I made my way through the city streets, and as I sat at a stoplight, I looked at the driver in the car to my right, and then in my rearview mirror at the one behind me. Each person, including passengers, appeared to be unamused — if not in a decidedly bad mood.
Then to my right, walking along the sidewalk, I saw two women. They were walking two tiny rollerskate-sized dogs, and one of the dogs had a cone on its head. That dog may very well have been taking the women for a walk, as it was doing its best to peel out and gallop forward, seemingly unaware of its actual size in this big world. I’m pretty sure it thought its efforts were, in fact, making the women continue to put one foot in front of the other, but they weren’t about to tell it any differently.

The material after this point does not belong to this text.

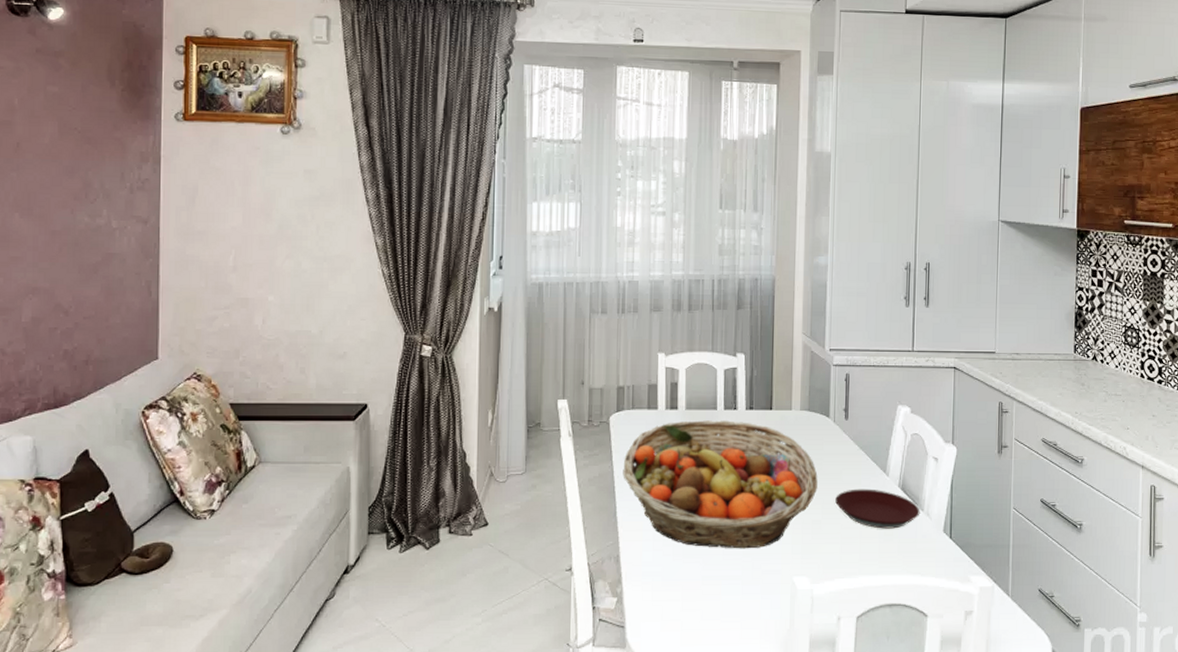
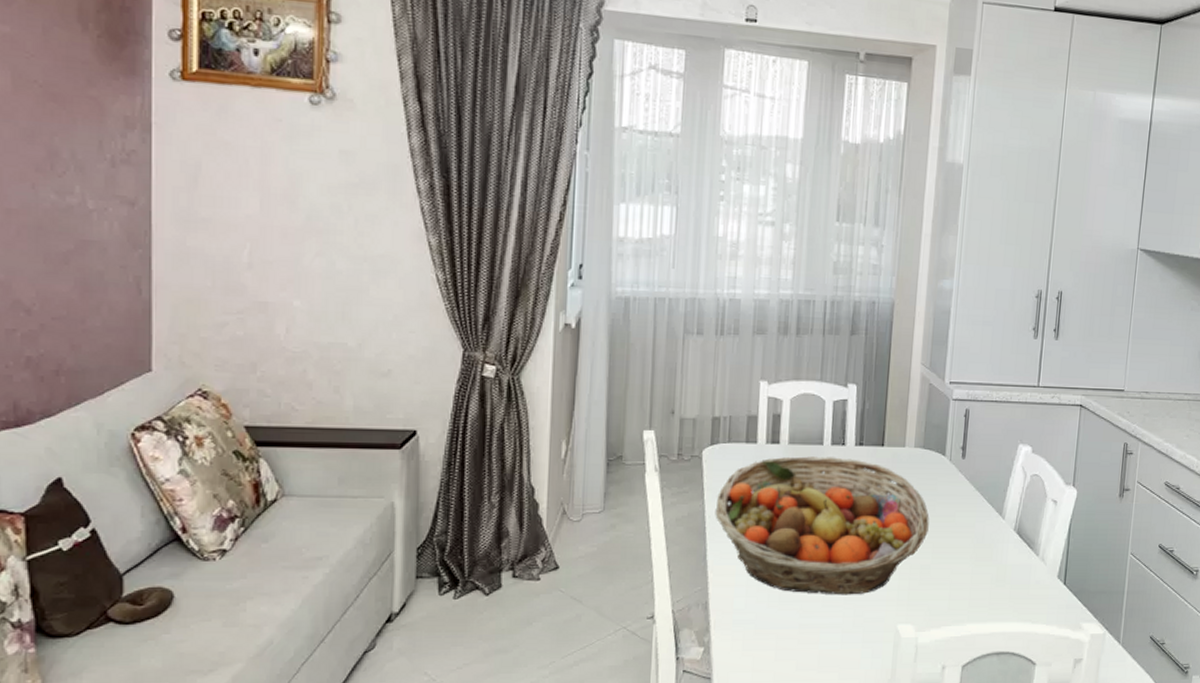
plate: present [835,488,920,529] -> none [946,532,1035,575]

The other canine seemed annoyed by Cone-Dog, but Cone-Dog didn’t care. It ran circles around the other one, playfully rammed into it a few times and performed a few partial leaps as it tried to jump on the other’s head. Yes, the other one was annoyed, but it was quite a show for the rest of us.
One by one, drivers around me looked at the spectacle, cracked up and huge grins spread across their faces while they all slowly started shaking their heads in amusement. Finally! The Mondays were on their way out, and people had been blessed by Cone-Dog the Small Wonder, Cone-Dog the Great.
Great is the person, the pet or the occasion that can take any frown and turn it upside down, so tonight I am thankful for the tiniest of pets that single-tailedly spread light across three lanes of traffic under a gray, foggy sky.